午前の日経平均は反落、一時600円超安 中東情勢不透明感が重し
写真は都内の株価ボード。3月撮影。REUTERS/Issei Kato
Hiroko Hamada
[東京 13日 ロイター] - 前場の東京株式市場で日経平均は反落し、前営業日比566円71銭安の5万6357円40銭となった。米国とイランの戦闘終結に向けた協議は合意には至らず、中東情勢の先行き不透明感が相場の重しとなった。日経平均は一時600円超値下がりする場面があった。一方、決算など個別材料を手掛かりにした物色もみられた。
日経平均は前営業日比502円安でスタートした後すぐに下げ幅を広げ、636円安の5万6287円62銭まで値下がりした。その後は下げ幅を縮小する場面もあったが、前場終盤にかけて再び売りが強まった。物色面では、指数寄与度の大きい半導体株や主力銘柄の一角が安かった半面、鉱業株や好決算銘柄が堅調だった。
きょうは午後、信託大会で日銀の植田和男総裁の発言機会を控えており、市場の関心が向かう。市場では「日銀の利上げ観測が意識される中で、金融政策動向についてヒントが得られるか確認したい」(国内証券・ストラテジスト)との声が聞かれた。
三菱UFJアセットマネジメントのエグゼクティブファンドマネージャー・石金淳氏は中東情勢について「米国とイランが交渉のテーブルについたというのは評価できるが、合意には至っていないため、依然リスクは取りづらい」と話す。一方、3月にみられたような下落局面と比べて日経平均の水準は上がったとして、「5万5000円―5万9000円程度で推移するのではないか」(石金氏)との指摘があった。
TOPIXは0.48%安の3721.78ポイントで午前の取引を終了した。東証プライム市場の売買代金は3兆6734億8400万円だった。東証33業種では鉱業、食料品、陸運など5業種が値上がり。電気・ガス、空運、ゴム製品など28業種が値下がりした。

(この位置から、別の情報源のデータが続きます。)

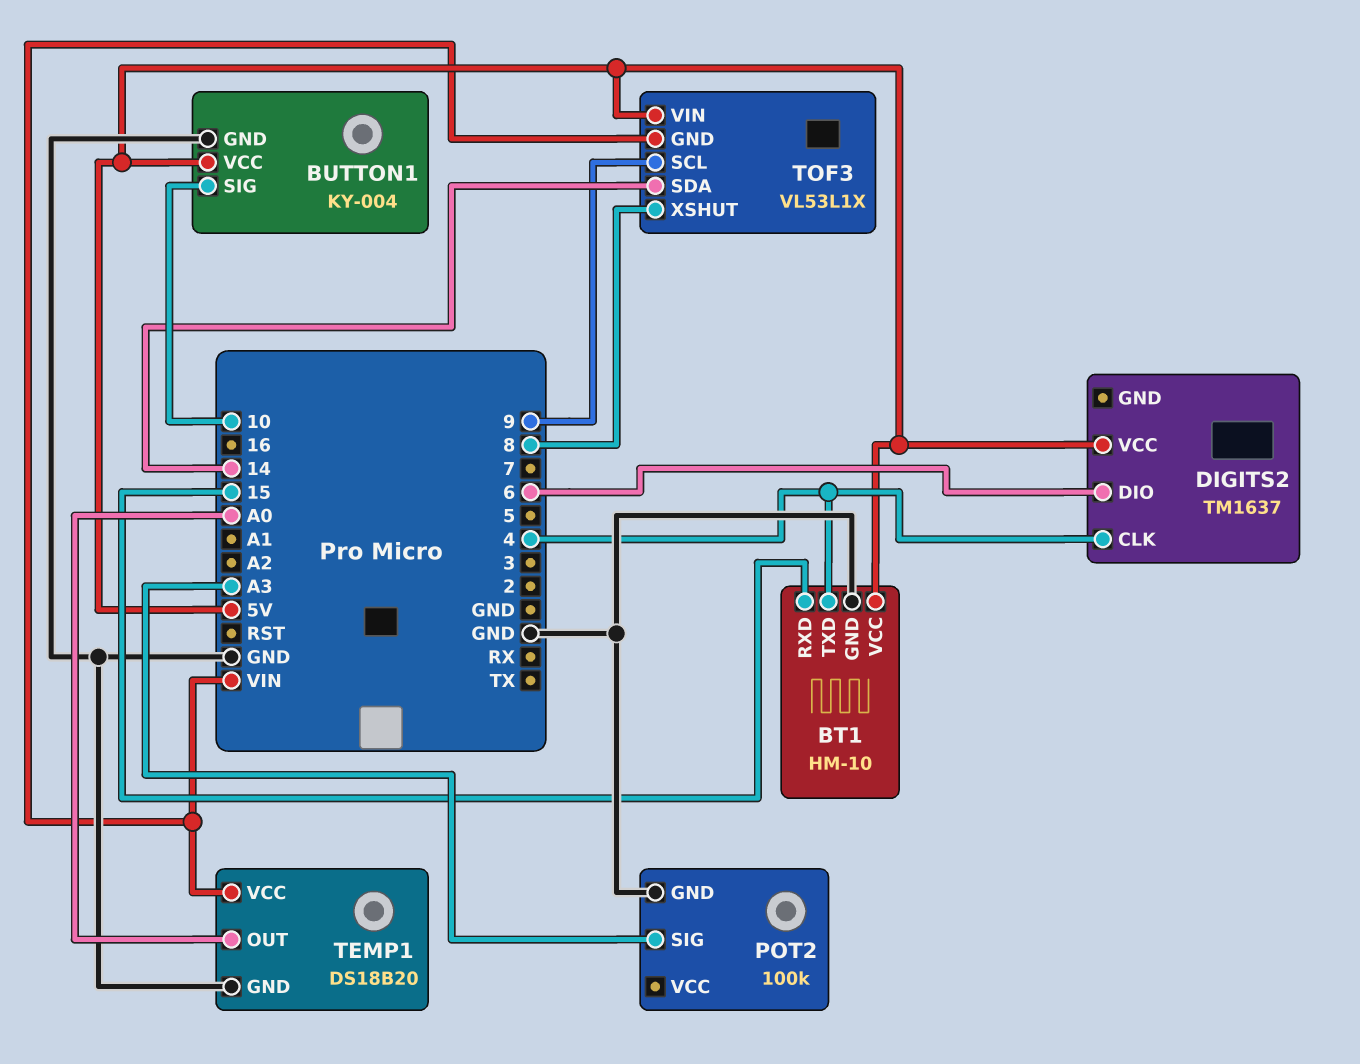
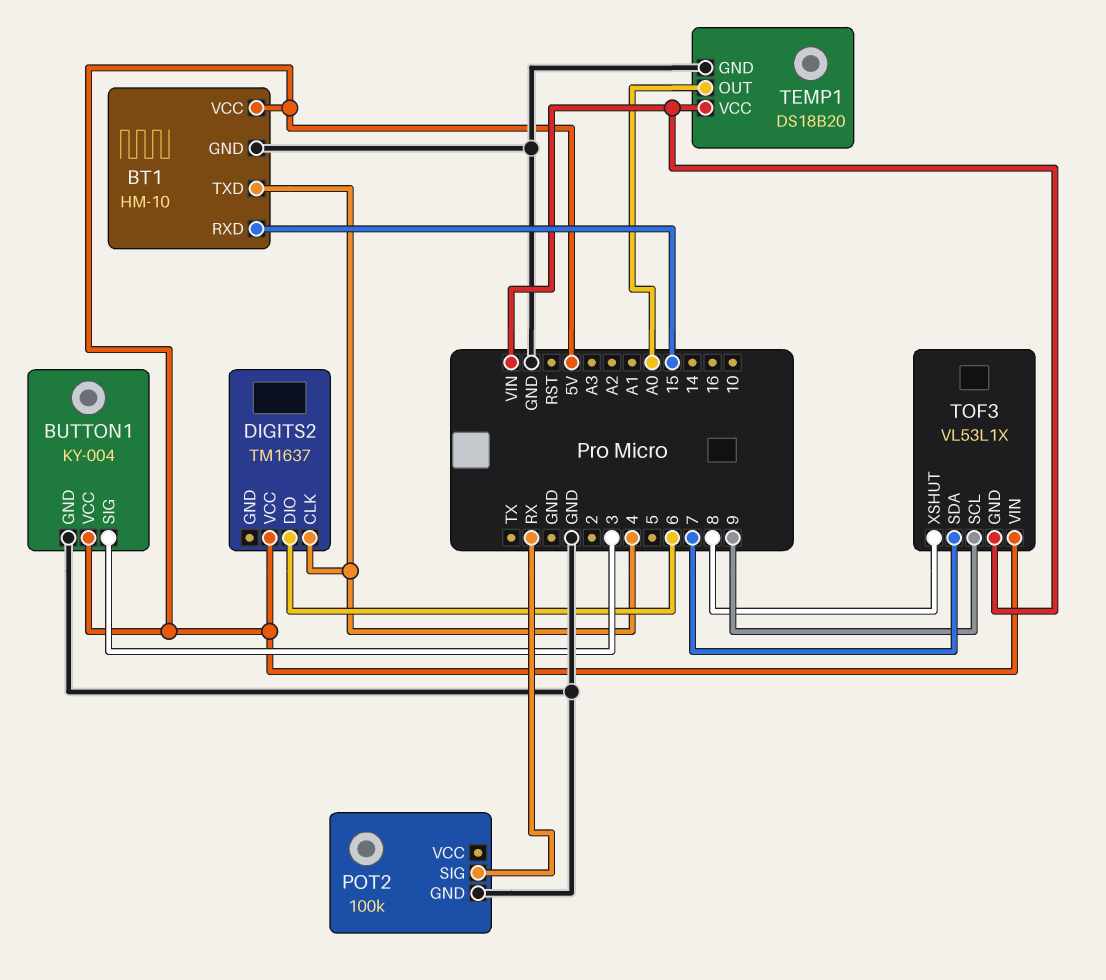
BUTTON1 pin SIG: 10 -> 3
POT2 pin SIG: A3 -> RX
TOF3 pin SDA: 14 -> 7

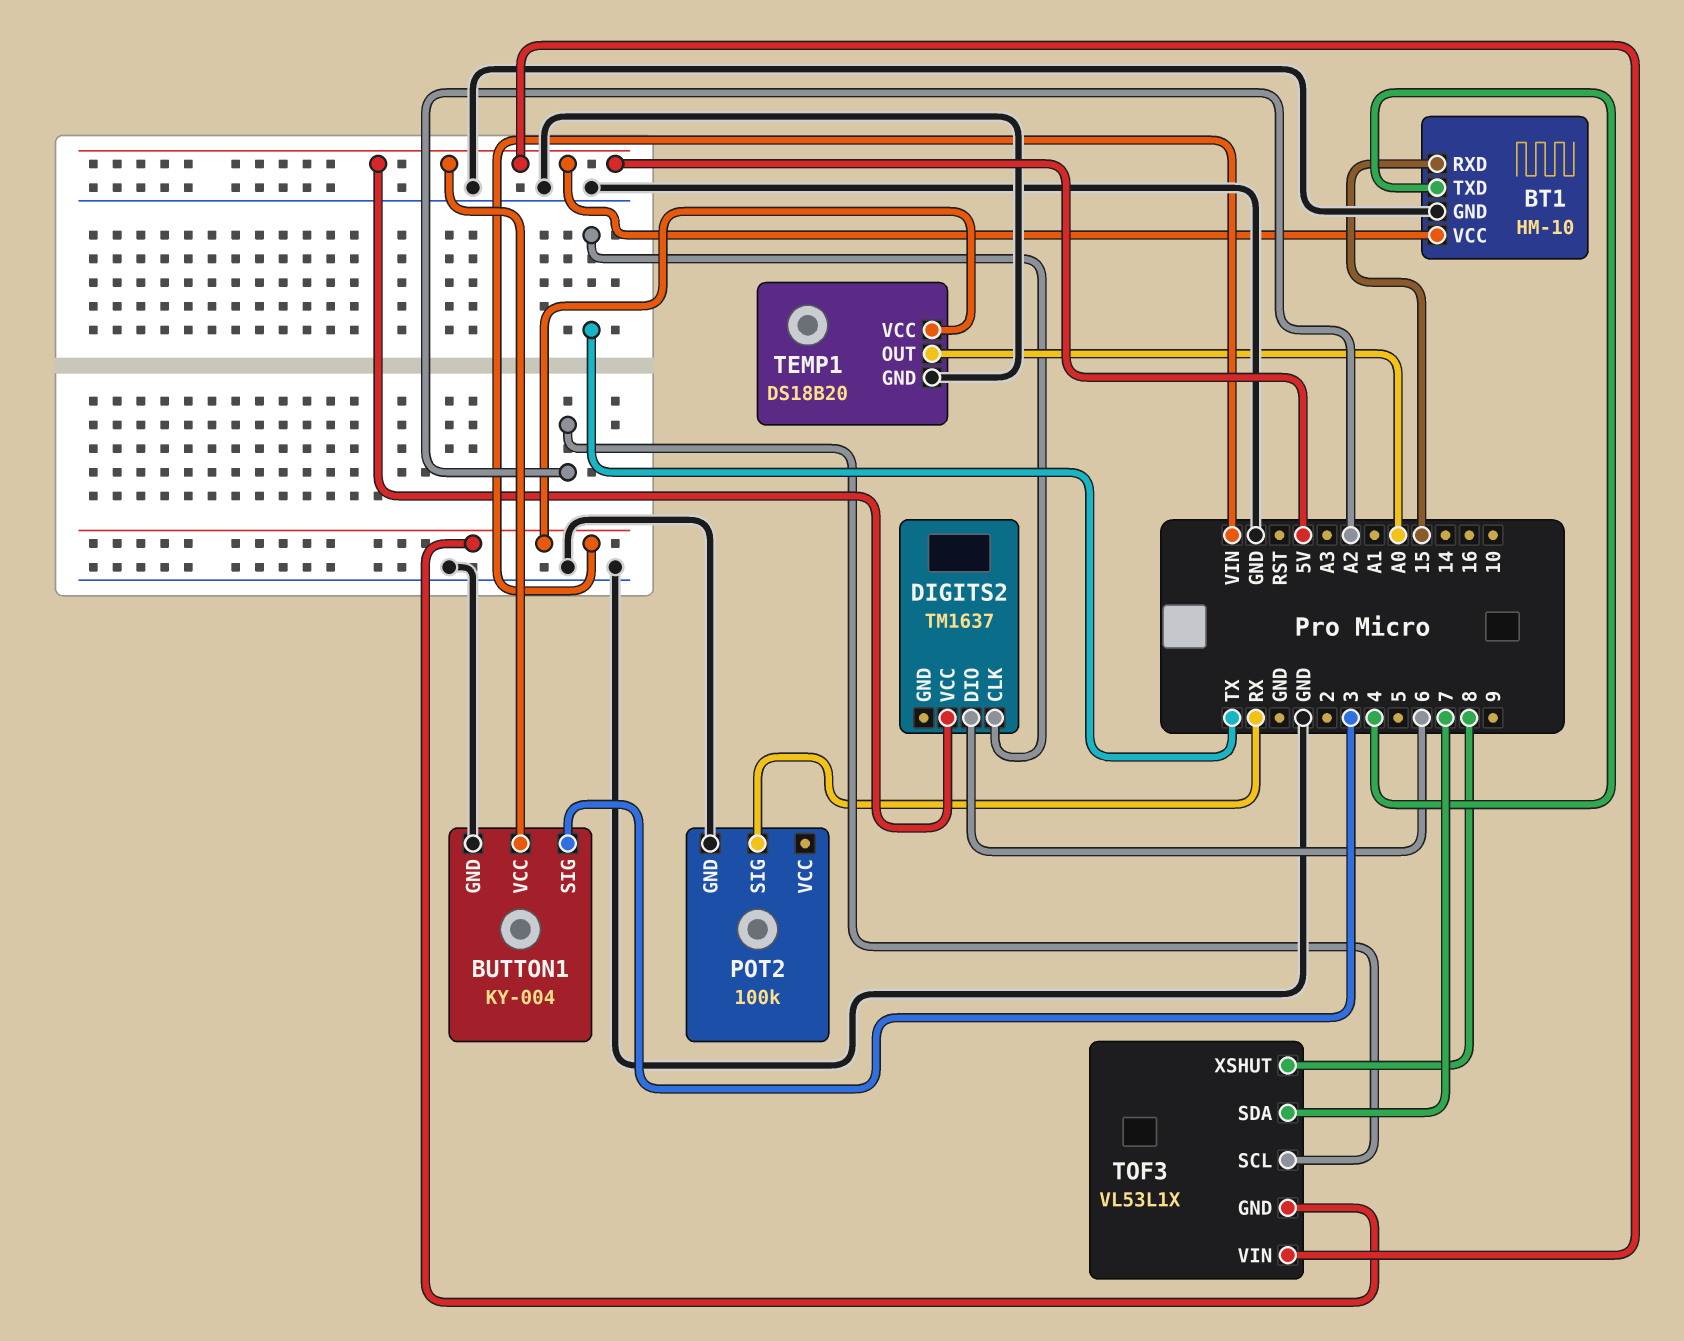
DIGITS2 pin CLK: 4 -> TX
TOF3 pin SCL: 9 -> A2

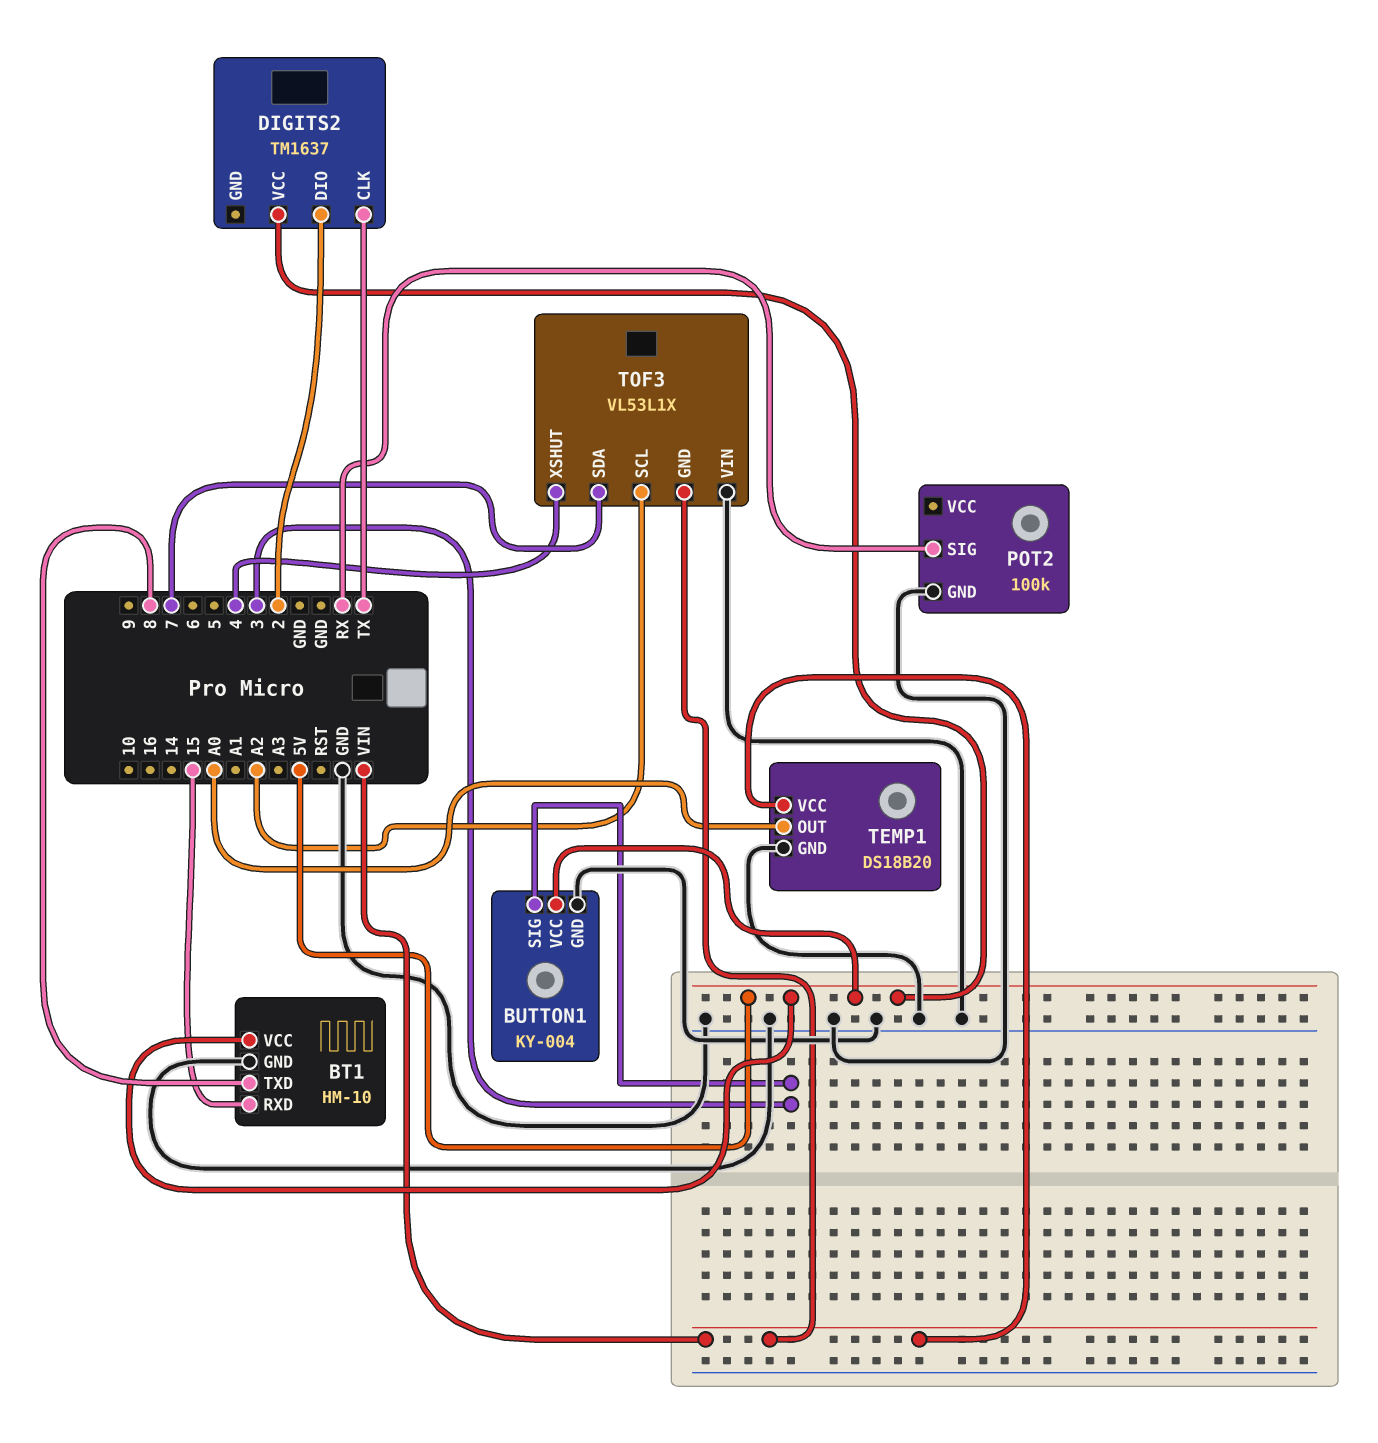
BT1 pin TXD: 4 -> 8
DIGITS2 pin DIO: 6 -> 2
TOF3 pin VIN: 5V -> GND
TOF3 pin XSHUT: 8 -> 4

個別では、前週末に決算を発表した安川電機、良品計画が堅調。TSIホールディングスは19%超高で値上がり率トップ。
AI(人工知能)・半導体関連では、東京エレクトロン、ソフトバンクグループ、アドバンテストが値下がりした半面、フジクラは堅調だった。
プライム市場の騰落数は、値上がり371銘柄(23%)に対し、値下がりが1166銘柄(74%)、変わらずが38銘柄(2%)だった。